Miles Vorkosigan comes from an illustrious military family in feudal Barrayar, but he’s born with physical limitations and doesn’t manage to make it into the Imperial Military Service. He tries to recover from this failure by spending time on his mother’s homeland, Beta colony, and somehow manages to hatch an over-the-top plan involving a freighter and a cargo to be shipped into a dangerous war zone, as well as a new identity for himself, “Admiral Naismith”, leader of the non-existent Dendarii Mercenaries.
If there ever was a perfect book to illustrate what “character-driven” means, it’s this one. The plot is basically Miles trying to stop the improbable, shaky house of cards he built from crashing down. Therefore, the story is not exactly action-packed; its central elements are strategy and creative problem-solving from the main character. The setting, a traditional space opera background, throws enough challenges at Miles for him to deploy his intellectual resources.
Miles is a fascinating character. His pain and disabilities gave him this cynical, self-deprecating type of humour. He clearly has strategic acumen but you can feel that it has not matured yet, and it’s more to the level of playing with different layers of bullshit than some kind of elaborate long-term plan. His motivations to do what he does are understandable and relatable: gaining the respect of his legendary father, being loved back by his childhood friend, proving himself to the world…Bujold does a wonderful job at making his ambition clear with a subtle and masterful touch.

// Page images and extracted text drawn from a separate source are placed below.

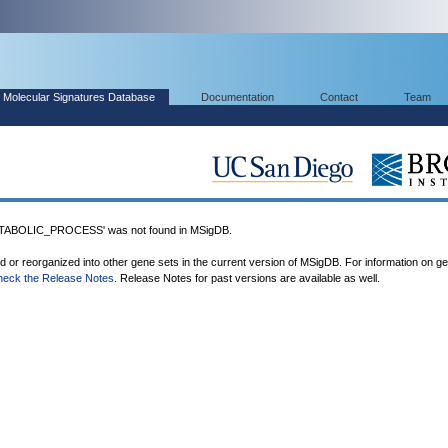
Molecular Signatures Database
Documentation
Contact
Team
BOLIC_PROCESS' was not found in MSigDB.
ed or reorganized into other gene sets in the current version of MSigDB. For information on g
heck the Release Notes
. Release Notes for past versions are available as well.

The casting of characters also includes Miles’ family, notably his parents, Cordelia Naismith and Aral Vorkosigan. One of my favourite aspects of the story was to see the love and support system they both provided for their son. There are also undercurrents of pain and guilt that create a complex and touching relationship. Miles is also helped by Konstantin Bothari, his mysterious and dour bodyguard and his daughter, Elena Bothari, whom he’s in love with.
The prose is smooth and witty; it’s a treat to dive into this story and get carried by Bujold’s impeccable writing. I knew her work in fantasy and was pleased to discover her anew in a different genre, with different codes, but with the same talented quill.
I would recommend The Warrior’s Apprentice if you like space operas, characters-driven stories, and/or cunning main characters. The book stands well on its own, there are a few open plot lines that justify sequels but it can be read as a standalone.